Opinion | Ron DeSantis vs. the ‘Woke Mind Virus’
Finally, DeSantis is so deeply, fatally online that he doesn’t seem to understand that Musk’s concerns only partly overlap with the concerns of the people he needs to vote for him.
DeSantis is betting that anti-wokeness, the belief system that ties him to Musk, is enough to power a presidential race. He’s not necessarily wrong: Though polling about the salience of wokeness is mixed, in an April Wall Street Journal survey, 55 percent of Republicans said “Fighting woke ideology in our schools and businesses” was more important than protecting Social Security and Medicare. The reason DeSantis is a major contender in the first place is the reactionary agenda he’s enacted in Florida, which includes sweeping limitations on what can be taught in public schools, a six-week abortion ban and the cruelest anti-trans policies in America.
But anti-wokeness has different flavors. There are the worries about the erosion of what were once called “family values,” and then there are the esoteric concerns of Silicon Valley edgelords. DeSantis emphasized the latter on Wednesday night, discussing niche issues in language that I suspect is unintelligible to ordinary people, even those who might hate the brand of social justice politics derided as wokeness. He spoke, without much explanation, about college “accreditation cartels,” the “E.S.G. movement” — investing that weighs environmental, social and governance factors — and central bank digital currency. A large part of the discussion — far more than about, say, the economy or foreign policy — was about Twitter itself.

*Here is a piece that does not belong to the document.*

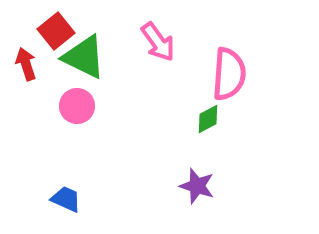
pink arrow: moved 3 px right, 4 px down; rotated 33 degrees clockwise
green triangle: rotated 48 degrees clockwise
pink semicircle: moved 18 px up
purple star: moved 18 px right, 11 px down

“The woke mind virus is basically a form of cultural Marxism,” DeSantis said later Wednesday night on Fox News. If you spend time on the right-wing internet, that is a platitude. But my guess is that for a lot of people, it’s gibberish. Now, Trump also repurposes ideas and memes from the far-right internet demimonde, but he does so with a lowest-common-denominator bluntness. “We’re going to defeat the cult of gender ideology and reaffirm that God created two genders, called men and women,” Trump said in South Carolina earlier this year. You don’t have to know exactly what “gender ideology” is to know what he means.
In his recent book, “The Courage to Be Free,” DeSantis wrote that his first encounter with the left was at Yale University, where he got his undergraduate degree, and that experiencing “unbridled leftism on campus pushed me to the right.” From there, he went to Harvard Law School, which “was just as left-wing as Yale.” What he doesn’t seem to understand is that for all his hatred of Ivy League pretensions, his political outlook was shaped in the Ivy League’s crucible. He speaks the language not of normal people but of right-wing counter-elites, thinkers and activists who come out of the same rarefied milieus as the progressive intellectuals they despise.